A dangerous complication that can occur in patients with myasthenia gravis is a myasthenic crisis. Most people with myasthenia gravis have experienced this complication in the first two years after starting to get sick. Symptoms can include:

  • Heavy breathing / not relieved
  • Can’t take a deep breath
  • Hard to breathe
  • Difficulty speaking
  • Difficulty coughing
  • Difficulty expelling phlegm or mucus in the throat
  • Difficulty chewing and swallowing food

Reason

Under normal conditions, in order for the muscles to move, the body requires cooperation between the nerves and muscles. Between these nerves and muscles, there is a connection called the neuromuscular junction. In order for commands from the nerves to be carried out by the muscles, there needs to be a substance called acetylcholine which is released at the neuromuscular junction which will be captured by the receptors to be passed on to the muscles.

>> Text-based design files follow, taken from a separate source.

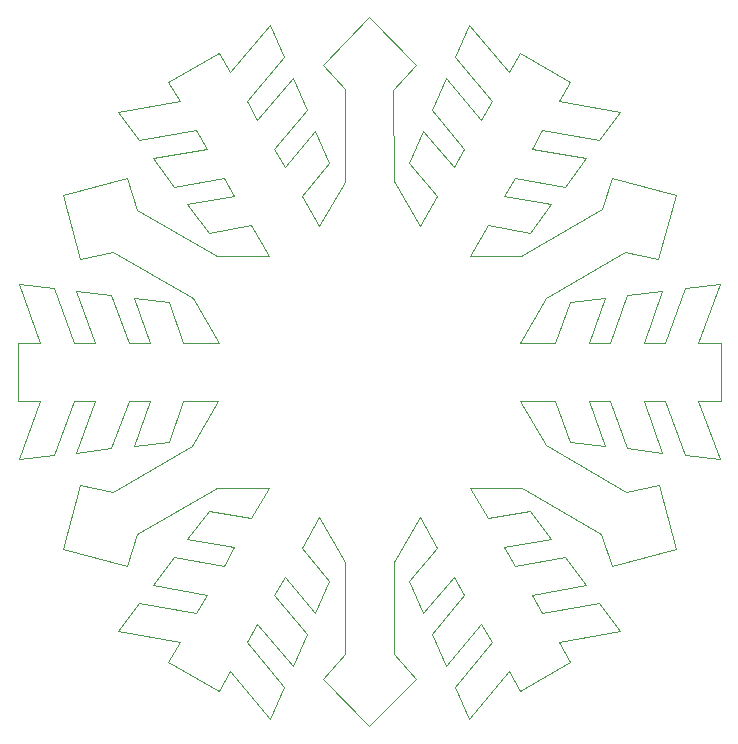
<source format=gbr>
%TF.GenerationSoftware,Altium Limited,Altium Designer,19.0.15 (446)*%
G04 Layer_Color=0*
%FSLAX45Y45*%
%MOMM*%
%TF.FileFunction,Profile,NP*%
%TF.Part,Single*%
G01*
G75*
%TA.AperFunction,Profile*%
%ADD41C,0.02540*%
D41*
X4949650Y5373635D02*
X5494000Y5230885D01*
X5580450Y5497935D01*
X6259800Y5891285D01*
X6693900D01*
X6545300Y5633435D01*
X6185500Y5697035D01*
X6006300Y5457635D01*
X6403500Y5387735D01*
X6313700Y5231835D01*
X5892650Y5306135D01*
X5713000Y5066735D01*
X6171400Y4986135D01*
X6081550Y4830285D01*
X5599850Y4915235D01*
X5420650Y4675835D01*
X5939750Y4584535D01*
X5844100Y4418985D01*
X6271900Y4172285D01*
X6367100Y4337385D01*
X6706050Y3933385D01*
X6824050Y4208235D01*
X6509850Y4583085D01*
X6599700Y4738985D01*
X6898800Y4382535D01*
X7016350Y4657385D01*
X6741500Y4984685D01*
X6831300Y5140585D01*
X7090650Y4831235D01*
X7208150Y5106085D01*
X6973100Y5386285D01*
X7121700Y5643135D01*
X7341700Y5261985D01*
X7342650Y4486935D01*
X7151350Y4274285D01*
X7547100Y3874135D01*
X7942850Y4274285D01*
X7754900Y4483085D01*
X7754450Y5267785D01*
X7971500Y5644135D01*
X8120100Y5386285D01*
X7885050Y5106085D01*
X8002550Y4831735D01*
X8261900Y5140585D01*
X8352200Y4984685D01*
X8077350Y4657385D01*
X8194850Y4382535D01*
X8494000Y4738985D01*
X8583850Y4583585D01*
X8269150Y4208235D01*
X8386700Y3933885D01*
X8725650Y4337885D01*
X8821300Y4172285D01*
X9249100Y4419435D01*
X9153450Y4584535D01*
X9672550Y4676335D01*
X9493350Y4915235D01*
X9011650Y4830285D01*
X8921300Y4986135D01*
X9379700Y5067235D01*
X9200550Y5306135D01*
X8779500Y5231835D01*
X8689700Y5387735D01*
X9086900Y5457635D01*
X8907700Y5697035D01*
X8547900Y5633435D01*
X8399300Y5890785D01*
X8839750D01*
X9511300Y5504285D01*
X9599700Y5231835D01*
X10144050Y5374635D01*
X9995450Y5917535D01*
X9721100Y5859235D01*
X9040750Y6251135D01*
X8823700Y6626985D01*
X9120900D01*
X9246200Y6283635D01*
X9542900Y6247735D01*
X9404950Y6626985D01*
X9584650D01*
X9730800Y6225385D01*
X10027500Y6189935D01*
X9868250Y6626985D01*
X10048400D01*
X10215900Y6167135D01*
X10512600Y6131685D01*
X10331950Y6627435D01*
X10523300D01*
Y7120835D01*
X10331950D01*
X10512600Y7616585D01*
X10215900Y7581135D01*
X10048400Y7121285D01*
X9868250D01*
X10027500Y7558835D01*
X9730800Y7522885D01*
X9584650Y7121285D01*
X9404950D01*
X9542900Y7500535D01*
X9246200Y7465085D01*
X9120900Y7121285D01*
X8824200D01*
X9044650Y7502985D01*
X9715250Y7890985D01*
X9994950Y7831735D01*
X10143550Y8374635D01*
X9599200Y8516885D01*
X9512750Y8250335D01*
X8833400Y7857485D01*
X8398800D01*
X8547900Y8114835D01*
X8907700Y8051235D01*
X9086900Y8290635D01*
X8689700Y8360535D01*
X8779500Y8516435D01*
X9200550Y8442135D01*
X9379700Y8681535D01*
X8921800Y8762135D01*
X9011650Y8917985D01*
X9493350Y8833035D01*
X9672550Y9071935D01*
X9153450Y9163735D01*
X9249100Y9329285D01*
X8821300Y9575985D01*
X8726100Y9410885D01*
X8387150Y9814385D01*
X8269650Y9540035D01*
X8584300Y9164685D01*
X8494000Y9009285D01*
X8194850Y9365735D01*
X8077350Y9090885D01*
X8352200Y8763585D01*
X8262350Y8607685D01*
X8003050Y8916535D01*
X7885550Y8642185D01*
X8120550Y8361985D01*
X7972000Y8104635D01*
X7751500Y8486285D01*
X7751050Y9261335D01*
X7942350Y9473985D01*
X7546600Y9874135D01*
X7150850Y9473985D01*
X7338300Y9265185D01*
X7339250Y8480485D01*
X7121700Y8104635D01*
X6973100Y8361985D01*
X7208150Y8641685D01*
X7090650Y8916535D01*
X6831300Y8607685D01*
X6741500Y8763585D01*
X7016350Y9090885D01*
X6898800Y9365235D01*
X6599700Y9008785D01*
X6509850Y9164685D01*
X6824050Y9540035D01*
X6706500Y9814385D01*
X6368050Y9410885D01*
X6272400Y9575985D01*
X5844600Y9328835D01*
X5940250Y9163735D01*
X5421150Y9071935D01*
X5600350Y8832535D01*
X6082050Y8917985D01*
X6171900Y8762135D01*
X5713500Y8681035D01*
X5893150Y8442135D01*
X6314150Y8516435D01*
X6404000Y8360535D01*
X6006800Y8290635D01*
X6185950Y8051235D01*
X6545800Y8114835D01*
X6694400Y7857485D01*
X6253950D01*
X5582350Y8244485D01*
X5494000Y8515935D01*
X4949650Y8373635D01*
X5098700Y7830735D01*
X5372600Y7889035D01*
X6052900Y7497135D01*
X6269950Y7121285D01*
X5972800D01*
X5848000Y7464635D01*
X5550800Y7500535D01*
X5689200Y7121285D01*
X5508550D01*
X5361900Y7522885D01*
X5065700Y7558335D01*
X5224500Y7120835D01*
X5044800D01*
X4877300Y7581135D01*
X4580600Y7616585D01*
X4760750Y7120835D01*
X4569900D01*
Y6626985D01*
X4760750D01*
X4580600Y6131685D01*
X4877300Y6167135D01*
X5044800Y6626985D01*
X5224500D01*
X5065700Y6189435D01*
X5361900Y6224885D01*
X5508550Y6626985D01*
X5688250D01*
X5550300Y6247735D01*
X5847000Y6283635D01*
X5971800Y6626985D01*
X6269000D01*
X6048550Y6245285D01*
X5377950Y5857285D01*
X5098250Y5916535D01*
X4949650Y5373635D01*
%TF.MD5,627f52d7c9625607dfd9d394d3e995dd*%
M02*

</source>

In myasthenia gravis, there are abnormal antibodies that prevent acetylcholine from being captured by receptors. As a result, commands from the nerves cannot be passed on to the muscles. Thus, even though the body wants to move the muscles, the muscles remain limp and do not contract.

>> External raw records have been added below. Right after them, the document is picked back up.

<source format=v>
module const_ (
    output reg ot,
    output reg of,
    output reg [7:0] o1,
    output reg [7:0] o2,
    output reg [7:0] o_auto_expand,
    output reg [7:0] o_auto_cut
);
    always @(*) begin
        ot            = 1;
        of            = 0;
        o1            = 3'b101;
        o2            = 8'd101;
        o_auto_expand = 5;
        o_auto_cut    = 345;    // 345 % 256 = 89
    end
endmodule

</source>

Until now, the cause of the appearance of these abnormal antibodies is unknown. However, in 75 percent of cases of myasthenia gravis, a disturbance in the thymus gland is found in the form of an enlarged thymus gland or a tumor on the thymus gland (thymoma).

Diagnosis

The diagnosis of myasthenia gravis is confirmed by a neurologist. In the early stages, the doctor will conduct targeted interviews and physical examinations, as well as examinations to assess muscle strength. Next, the doctor will suggest testing for antibodies to the acetylcholine receptor.

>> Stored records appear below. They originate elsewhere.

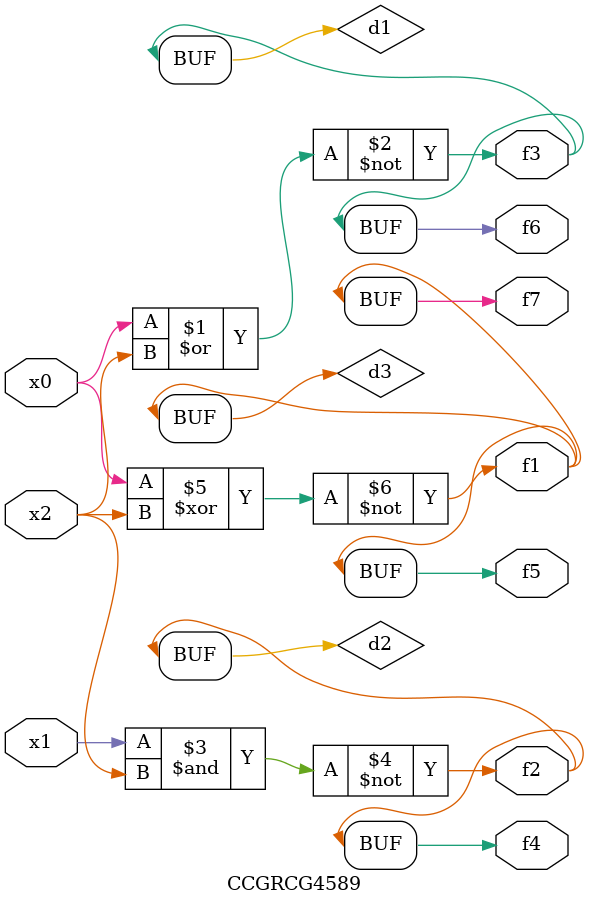
<source format=v>
module CCGRCG4589(
	input x0, x1, x2,
	output f1, f2, f3, f4, f5, f6, f7
);

	wire d1, d2, d3;

	nor (d1, x0, x2);
	nand (d2, x1, x2);
	xnor (d3, x0, x2);
	assign f1 = d3;
	assign f2 = d2;
	assign f3 = d1;
	assign f4 = d2;
	assign f5 = d3;
	assign f6 = d1;
	assign f7 = d3;
endmodule

</source>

Generally, people with myasthenia gravis have positive antibody test results. In addition, an anti-striated muscle (anti-SM) examination can also show positive results. All of these antibody tests were taken from blood samples.

In addition to blood tests, chest X-rays are generally performed to determine if there is an enlarged thymus gland. If an enlarged thymus gland is found, a CT scan needs to be done. Furthermore, to assess the relationship between nerves and muscles, as well as assess muscle weakness that occurs, an electromyography (EMG) examination performed by a neurologist also needs to be performed.

Treatment

Treatment for myasthenia gravis varies greatly, depending on the type and severity of the symptoms experienced by sufferers. Patients who experience only mild symptoms will generally receive cholinesterase inhibitor class drugs which are consumed every day to prevent their symptoms from getting worse.

However, in severe symptoms up to a myasthenic crisis, in addition to cholinesteration inhibitors, immunosuppressive drugs such as corticosteroids, azathioprine, methotrexate, cyclosporine, and so on will be given. Not infrequently, plasmapheresis and administration of immunoglobulin into the veins (intravenous immunoglobulin / IVIG) also need to be given.

If a tumor is found in the thymus gland (thymoma), surgical removal of the tumor by a thoracic and cardiovascular surgeon is generally also needed to relieve the problem.

In principle, myasthenia gravis is a chronic disease whose symptoms come and go. Therefore, apart from medication, it is very important for people with myasthenia gravis to know the following:

  • Early symptoms of a myasthenic crisis include tightness or discomfort when breathing. If these symptoms occur, immediately visit the nearest hospital.
  • Women who experience myasthenia gravis should consult their doctor if they want to plan pregnancy and childbirth. This is because children born to sufferers of myasthenia gravis can experience similar disorders.
  • There are several types of drugs that can trigger symptoms of myasthenia gravis, such as aminoglycosides, ciprofloxacin, chloroquine, procaine, lithium, phenytoin, beta-blockers, procainamide, and quinidine.

Prevention

Until now, there is nothing that can be done to prevent myasthenia gravis.